Jeder der exklusiven und originalgetreu restaurierten Wagen ist ein Einzelstück, den Wert jedes einzelnen Fahrzeugs schätzen Kenner auf eine bis mehrere Millionen Euro, einen offiziellen Markt gibt es nicht. Seit 2009 ist die bundesweit größte Maybach-Sammlung auch öffentlich zugänglich. Ein ehemaliges Fabrikgelände dient als Empfangs- und Ausstellungshalle für die Luxuslimousinen vergangener Jahre.
Maybach-Limousinen waren im Deutschen Reich zwischen 1920 und 1939 das Statussymbol der Reichen und Mächtigen. Sehr wohlhabende Unternehmer, auch einige Größen des öffentlichen Lebens wie Schauspieler und Sänger leisteten sich einen Maybach, das Auto eines Herstellers, der zu jener Zeit die Spitze deutscher Automobilkonstruktion bildete. "Sicherheit-Tempo-Eleganz! Maybach-Karosserien bleiben der Ausdruck zeitgemäßer Verkehrsmittelkultur - sie verzichten auf Nebensächlichkeiten und behalten die Note, die sich auf behagliche Bequemlichkeit, erlesene Raumgestaltung und die repräsentative und doch sportliche Linie gründet", warben Maybach-Konstrukteure 1935 in einer Eigenanzeige. Wer sich einen Maybach leisten konnte, durfte sich guten Gewissens zur absoluten Oberschicht zählen: "Für den Preis eines Maybachs hätte man sich damals eine Villa in einer guten Innenstadtlage bauen können", sagt Dr. Hofmann.

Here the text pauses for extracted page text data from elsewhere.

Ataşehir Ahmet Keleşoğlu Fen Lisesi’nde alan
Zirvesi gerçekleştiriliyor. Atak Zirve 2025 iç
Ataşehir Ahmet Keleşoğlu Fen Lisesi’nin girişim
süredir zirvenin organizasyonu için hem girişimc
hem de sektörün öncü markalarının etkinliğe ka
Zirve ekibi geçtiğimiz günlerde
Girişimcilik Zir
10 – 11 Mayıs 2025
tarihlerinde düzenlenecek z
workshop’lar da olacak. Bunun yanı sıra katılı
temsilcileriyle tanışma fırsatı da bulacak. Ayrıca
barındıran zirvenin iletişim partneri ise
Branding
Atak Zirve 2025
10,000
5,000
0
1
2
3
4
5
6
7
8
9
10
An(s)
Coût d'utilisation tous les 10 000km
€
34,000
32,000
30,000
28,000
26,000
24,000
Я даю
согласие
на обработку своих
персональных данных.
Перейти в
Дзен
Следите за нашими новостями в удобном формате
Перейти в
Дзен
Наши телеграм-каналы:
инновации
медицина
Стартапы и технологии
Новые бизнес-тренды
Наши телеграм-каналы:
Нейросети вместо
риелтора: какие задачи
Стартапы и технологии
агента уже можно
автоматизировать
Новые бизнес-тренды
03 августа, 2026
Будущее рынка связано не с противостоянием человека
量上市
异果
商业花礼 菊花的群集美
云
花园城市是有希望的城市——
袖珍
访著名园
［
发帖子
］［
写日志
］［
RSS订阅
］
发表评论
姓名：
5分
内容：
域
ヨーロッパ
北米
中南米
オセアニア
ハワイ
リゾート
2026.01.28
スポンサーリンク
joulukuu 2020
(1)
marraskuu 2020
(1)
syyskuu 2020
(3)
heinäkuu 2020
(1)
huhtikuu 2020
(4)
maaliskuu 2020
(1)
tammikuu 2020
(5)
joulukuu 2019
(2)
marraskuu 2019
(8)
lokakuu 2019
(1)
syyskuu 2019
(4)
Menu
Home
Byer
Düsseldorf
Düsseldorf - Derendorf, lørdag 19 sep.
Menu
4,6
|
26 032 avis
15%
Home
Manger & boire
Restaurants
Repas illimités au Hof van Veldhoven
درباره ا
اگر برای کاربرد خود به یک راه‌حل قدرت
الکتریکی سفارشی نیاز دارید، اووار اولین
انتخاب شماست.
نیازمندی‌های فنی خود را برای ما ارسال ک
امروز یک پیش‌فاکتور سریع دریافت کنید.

Das erklärt auch, warum in der gesamten Produktionszeit von 1920 bis 1938 in den Maybach-Werken im heutigen Baden-Württemberg nur 1.750 Limousinen gefertigt wurden. Rund 150 davon sind bis heute erhalten. Dr. Hofmanns Maybach-Museum ist bis heute weltweit das einzige seiner Art. Einzelne Maybach-Wagen finden sich unter anderem in der Autosammlung Steim in Schramberg/Schwarzwald, im Zeppelin-Museum in Friedrichshafen, im Carl-Bosch-Museum in Heidelberg, im EFA-Museum für Deutsche Automobilgeschichte und im Auto- und Technikmuseum Sinsheim. "Nirgends aber gibt es ein Museum, in dem so viele und ausschließlich Maybachs zu sehen sind", sagt der Museumsgründer.